- Cover of the first volume

落第忍者乱太郎
- Genre: Comedy
- Written by: Sōbē Amako
- Published by: The Asahi Shimbun Company
- Magazine: Asahi Shogakusei Shinbun
- Original run: January 7, 1986 – December 2018
- Volumes: 65
- Nintama Rantarō;
- Anime and manga portal

= Rakudai Ninja Rantarō =

Japanese manga series

Rakudai Ninja Rantarō (落第忍者乱太郎) is a Japanese comedy ninja manga series created by Sōbē Amako in 1986. The anime adaptation, Nintama Rantarō, began broadcasting on NHK in 1993 and a side-story anime film Eiga Nintama Rantarō premiered in 1996. Several Nintama Rantarō video games have also been published since 1995.

== Plot ==
The series is set near the end of the Muromachi period. It is during the Sengoku period that the story takes place. By his father's recommendation, Rantarō enters the Ninjutsu Gakuen in order to study and become an elite ninja, but since joining and befriending Kirimaru and Shinbee, everything for him usually results in failure.

Ninjutsu Gakuen is an educational institution established in the mountains of the Kansai region. Because it is a ninja school, the exact location is kept a secret (which is really because the author had not thought of one). Students attend in grades 1 through 6, which are divided up into three classes: I-gumi, Ro-gumi, and Ha-gumi, based on the old order of kana (the Iroha). Male and female students attend separate classes.

Despite its detail in historical accuracies, there are also a considerable amount of deliberate anachronisms to provide humor, such as speech using katakana or the appearance of a vending machine, radio or a wristwatch. There are also many instances of breaking the fourth wall, in which a character will turn back or tear though a page to interrupt a scene or refer to specific volumes or pages, or sometimes interact with the author herself.

=== Characters ===
Many of the characters' names have been taken from names of places in the Kansai region, especially Amagasaki of the Hyogo prefecture, where the author lives, as well as the names of real people.

The main characters are:

- Rantarō Inadera (猪名寺 乱太郎, Inadera Rantarō)
Age: 10, lives in Settsu province, Health Committee
An obedient and energetic boy with reddish hair and glasses. Despite being born into a line of poor, second-class ninjas, he is determined and constantly strives to be top of his class, though the opposite always tends to be the case. Although he has an awful astigmatism and must wear glasses, he is an exceptionally swift runner, having been able to run 100 meters in 10 seconds.
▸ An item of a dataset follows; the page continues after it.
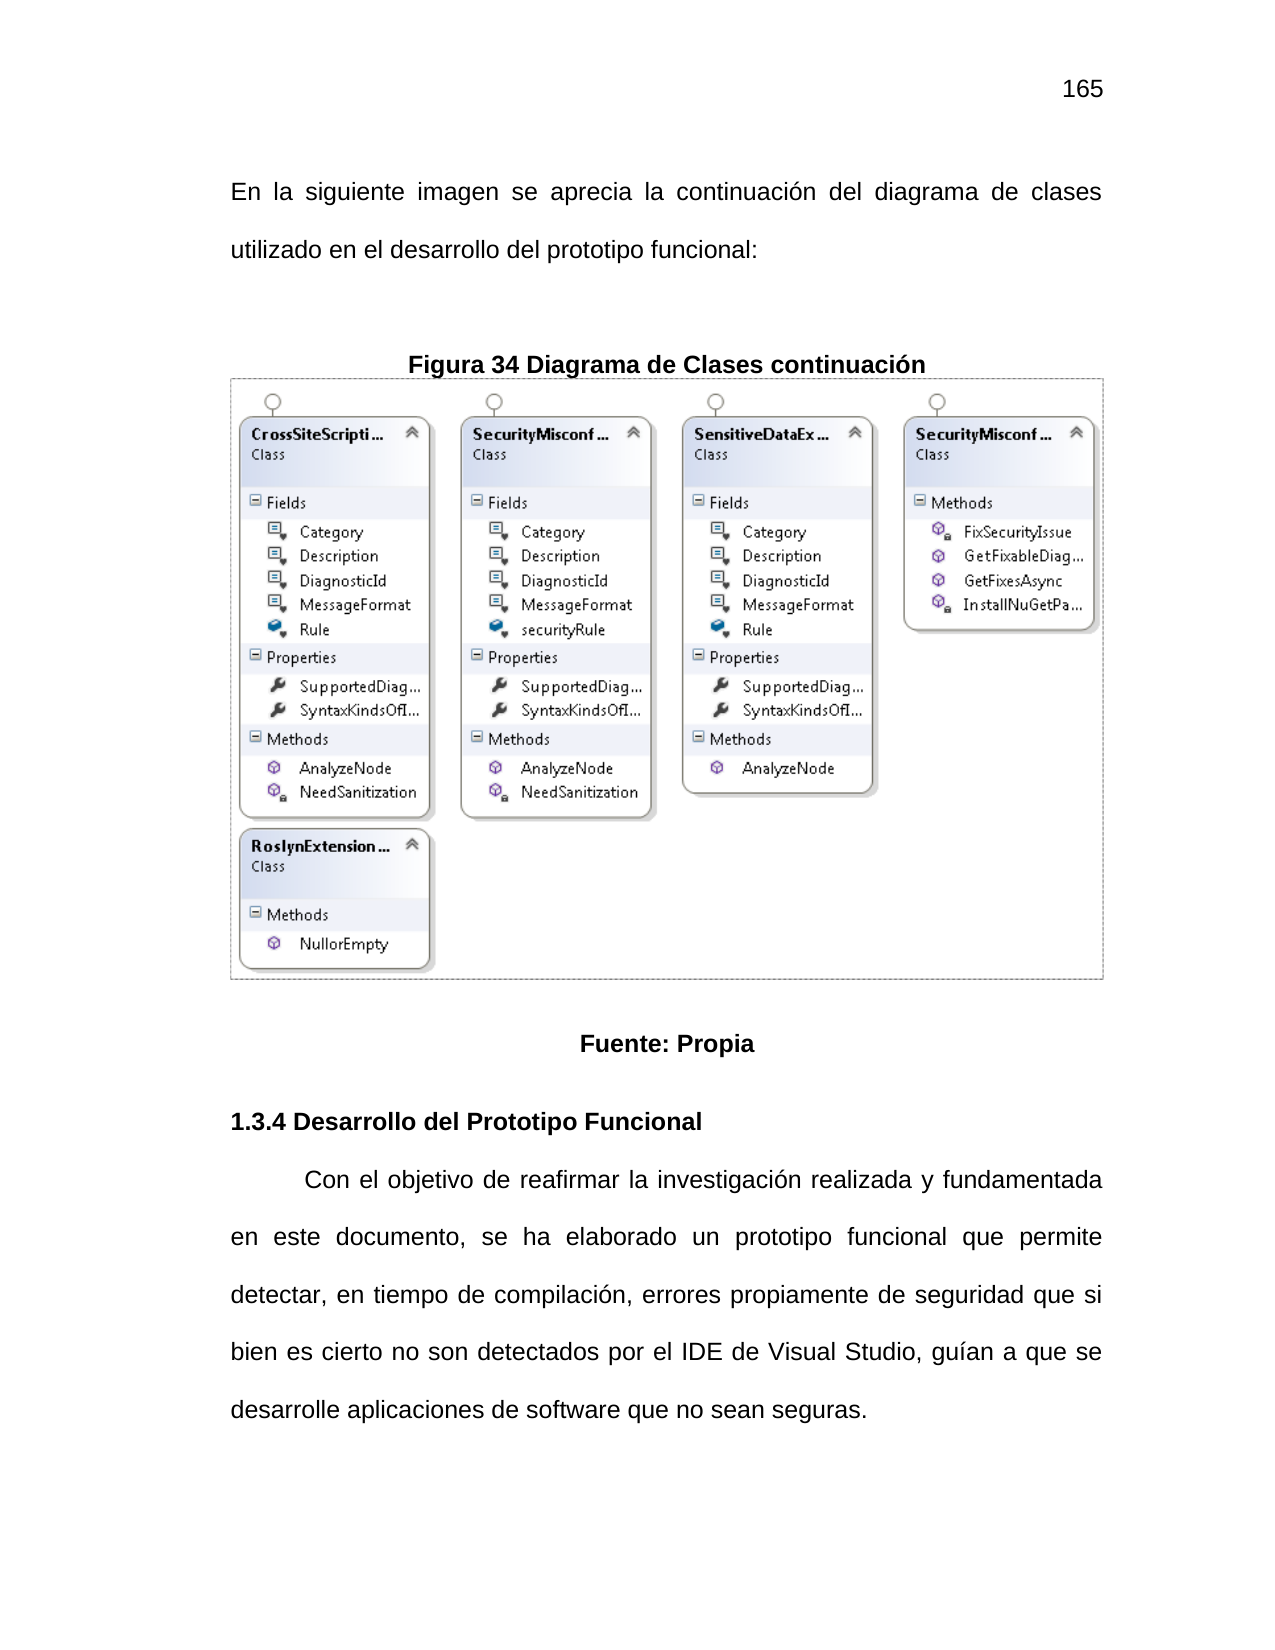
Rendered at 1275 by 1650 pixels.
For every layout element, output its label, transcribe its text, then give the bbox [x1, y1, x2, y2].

Being a member of the health committee, he is often called "Fuun Kozou" (lit. bad luck boy) since this committee in particular is deemed unlucky and any student in it, as a rule, is said to suffer constant mishaps.
- Kirimaru Settsuno (摂津 の きり丸, Settsu no Kirimaru)
Age 10, lives in Settsu province, Books Committee
One of Rantarō's friends, he is a boy obsessed with money, and will try to gain any amount, no matter how small. This often results in his amassing as many part-time jobs as he possibly can, which are sometimes more than he can handle and has to have Doi-sensei help him, with less than favorable results. He's also very thrifty because of this. He dislikes words such as "give" and "pay". One of the reasons for this is that he is an orphan, having lost his parents after his village burned down, leaving him with no other living relatives. He managed to pay his entrance fees with money earned selling bento boxes. He lives with Doi-sensei during breaks.
- Shinbē Fukutomi (福富 しんべヱ, Fukutomi Shinbē)
Age 10, lives in Sakai, Tools Committee
Another one of Rantarō's friends, he is a short, pudgy boy with a constantly runny nose who loves to eat. In fact, his weight seems to increase after every break. In the beginning, he started out as a crybaby, but gradually grew accustomed to the lifestyle. He is not good at schoolwork. The reason he was made to attend Ninjutsu Gakuen was to help with his success as an heir, being the son of a rich merchant, but he does have advantageous qualities. In addition to being unusually strong, his sense of smell is greater than that of any dog. Under certain circumstances, his hair stands up straight and is stiff and sharp enough to be used as a lethal weapon.

==Publication history==
Rakudai Ninja Rantaro was serialized in the children's newspaper Asahi Shogakusei Shinbun from January 7, 1986 to December 2018. Due to Sōbē Amako suffering a stroke in January 2019, a planned "Part 64" that was set to be serialized the following April was postponed and eventually cancelled. A "Mastepiece Selection" (傑作選) series consisting of past chapters was run by the newspaper in hopes the author would resume work, but she found daily serialization to be too difficult and the series ultimately ended. The 65th compiled tankōbon volume containing the last new chapters was released in November 2019 and the last "Masterpiece Selection" chapter appeared in Asahi Shogakusei Shinbun the following December 28.

JManga released an English-language version of the manga online.